Developers to remain 'selective' with GLS bids in 2025
Dairy Farm Walk and Tengah Garden Avenue tenders reflect developers' cautious approach.
Developers are maintaining a selective stance in the Government Land Sale (GLS) programme, highlighted by the recent closings of the Tengah Garden Avenue and Dairy Farm Walk sites.
Mark Yip, CEO of Huttons Asia, said developers remain cautious amid rising costs. "Developers are mindful to keep their land bids reasonable to maintain an attractive selling quantum for buyers," he said.
Tengah Garden Avenue received three bids, whilst Dairy Farm Walk received two, mostly from consortiums.
Yip expects more consortiums to form for GLS bids to spread risks, explaining why the number of bidders remains around three per tender.
Meanwhile, developers’ preference for prime sites, such as Bayshore Road and Chencharu Close, may have also impacted the bidding activity for the two sites, said Yip.
Ismail Gafoor, CEO of PropNex believes developers will stay cautious in 2025 in light of gross floor area (GFA) harmonisation rules and high construction costs, which affect break-even and selling prices.
Despite lukewarm participation in the first URA tender for 2025, Tricia Song, CBRE Head of Research for Singapore and Southeast Asia, highlighted that top bid prices met expectations for Tengah Garden Avenue and exceeded expectations for Dairy Farm Walk.

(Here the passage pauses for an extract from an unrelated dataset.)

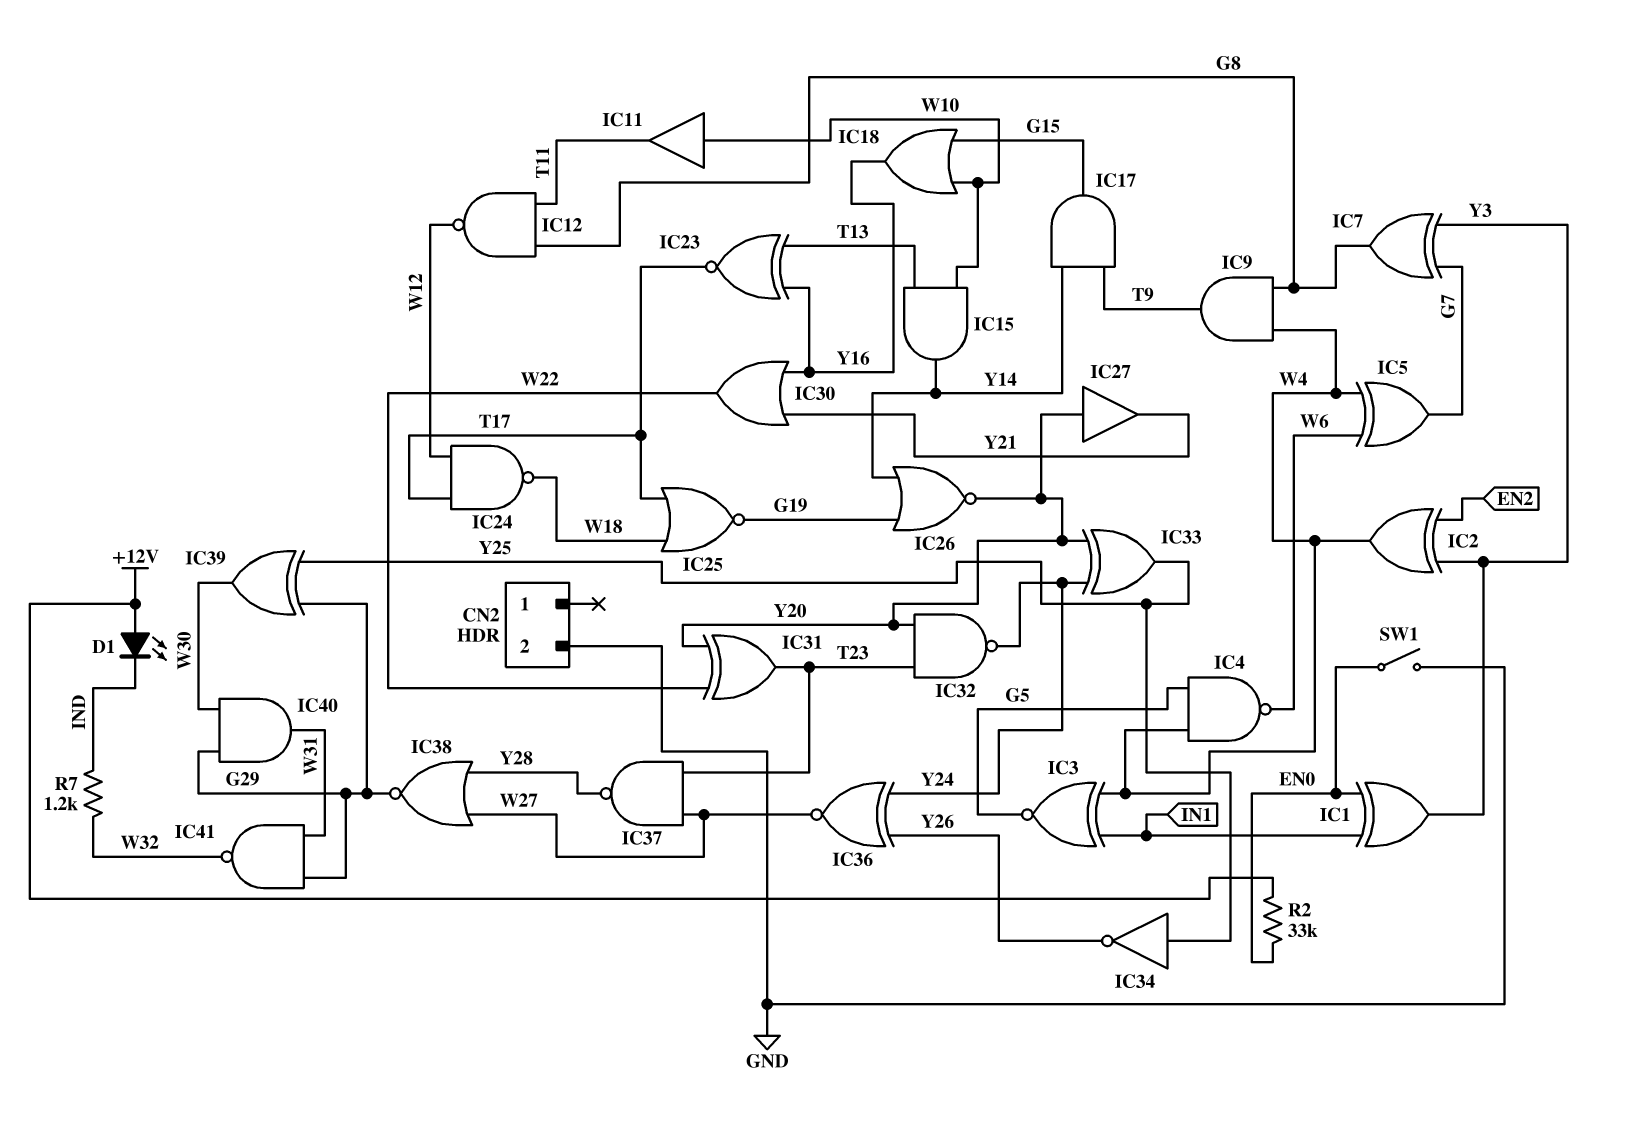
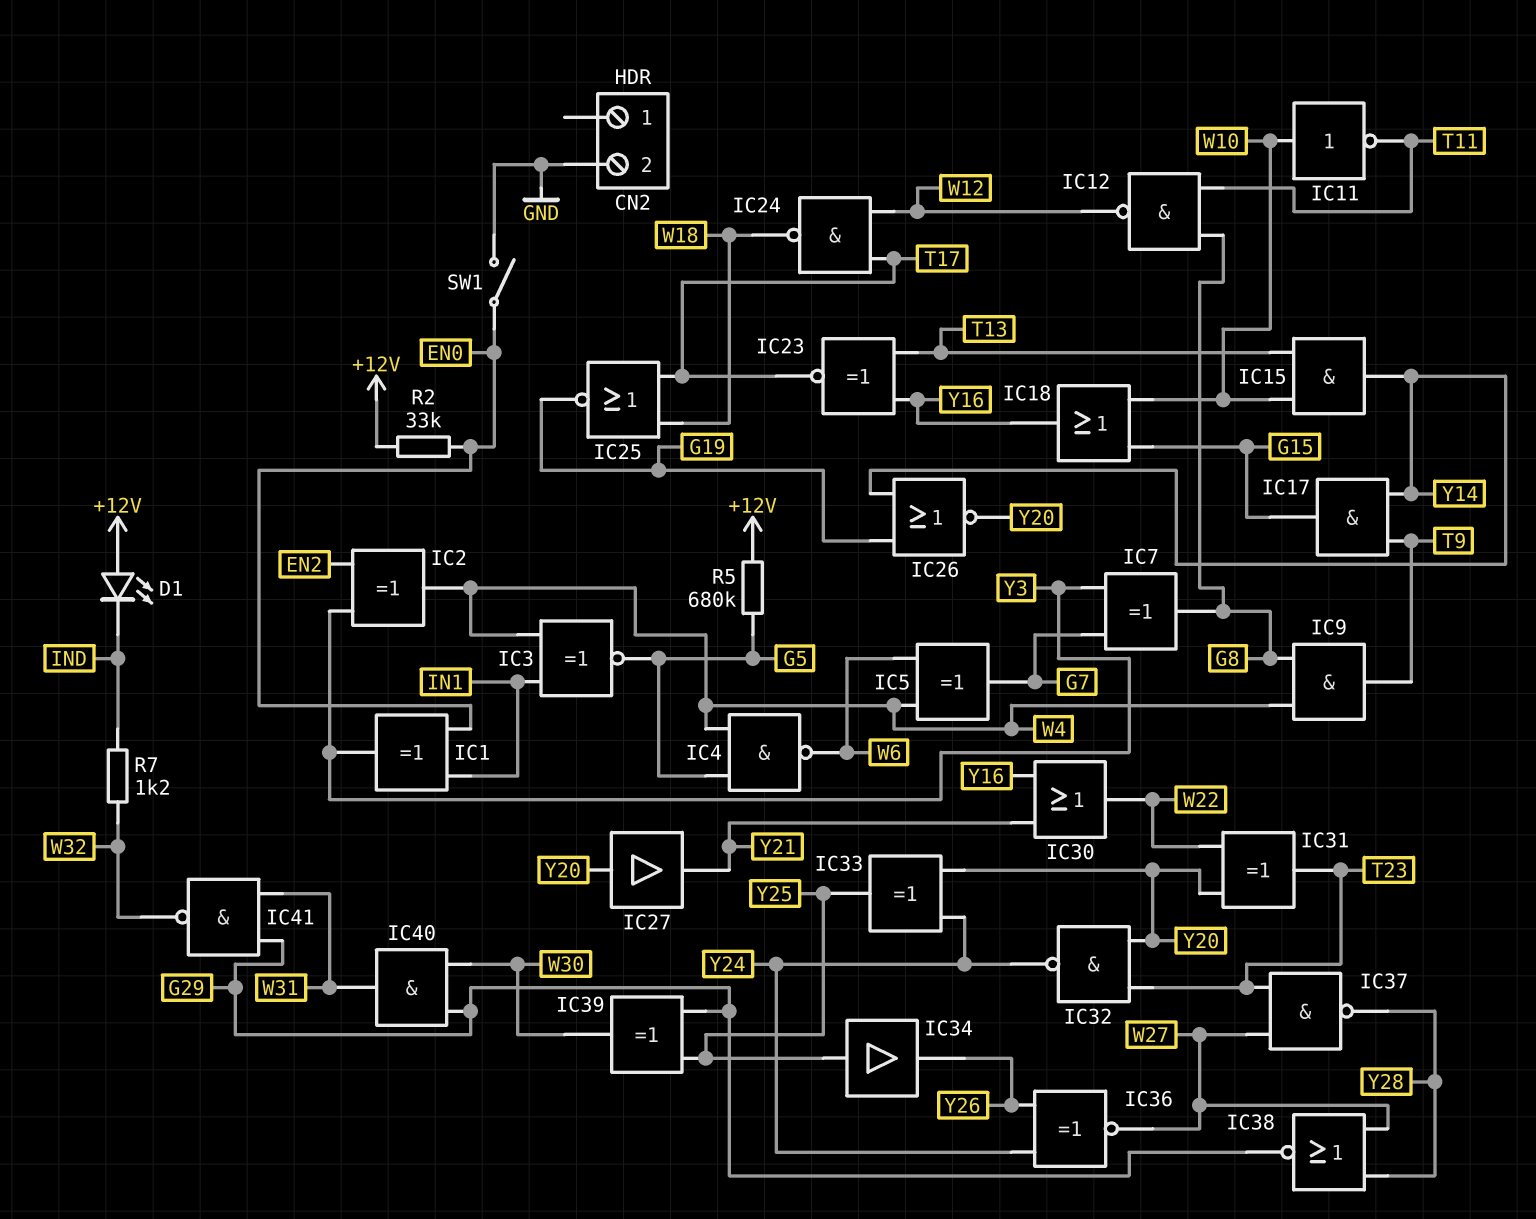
IC11: buffer (in W10, out T11) -> NOT (in W10, out T11)
IC34: NOT (in Y25, out Y26) -> buffer (in Y25, out Y26)
R5: none -> 680k (+12V, G5)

Although Dairy Farm Walk site is not near an MRT station, the bid reflects developers’ confidence in the area, driven by the success of nearby projects like The Botany at Dairy Farm and Hillhaven, Gafoor said separately.
The Dairy Farm Walk plot drew two bids, with the highest bid of $504.5m, or $1,020 per square foot per plot ratio (psf ppr), from a consortium consisting of SNC2 Realty, Apex Asia Alpha Investment Two, Soon Li Heng Civil Engineering, and Kay Lim Realty.
The bid was 23.1% higher than the second bid submitted by Sim Lian Group, which is also developing The Botany at Dairy Farm, a nearby project that has sold 99% of its 386 units since its launch in March 2023.
“We believe that the developers have been encouraged by the near sell-out at Botany at Dairy Farm and lack of new supply in the vicinity [...] The new development could potentially be launched at prices starting from $2,200 to $2,300 psf,” Song said.
Meanwhile, the Dairy Farm Walk site is expected to launch at prices above $2,100 psf, buoyed by sustained buyer demand and limited new supply in the area.
The Tengah Garden Avenue site saw three bids, with the top bid of $675m, or $831 psf ppr, submitted by a consortium of Intrepid Investments, CSC Land Group, and GuocoLand.
This is the first private residential GLS plot in Tengah, offering a first-mover advantage to the successful developer, said Justin Quek, CEO of OrangeTee & Tie, in a note.
“Interest in this site may also have been moderated by the current unsold inventory from the nearby Jurong Lake area and an upcoming GLS site along Lakeside Drive and Lakeside MRT which will be launching in April 2025, which some developers may be waiting for,” Quek said.
The future project at Tengah Garden Avenue is expected to launch at prices above $2,000 psf.
Meanwhile, Leonard Tay, head of Research at Knight Frank Singapore, said in a separate note that the strong homebuyer activity in the fourth quarter of last year will likely slip into a more sustainable level and pace of takeup over the next few quarters.
“Demand will be underpinned by household net worth in Singapore that remains on a steady path of improving affluence, a low unemployment rate, and wealth that is passed down from earlier generations of Singaporeans that have benefitted from asset appreciation,” Tay said.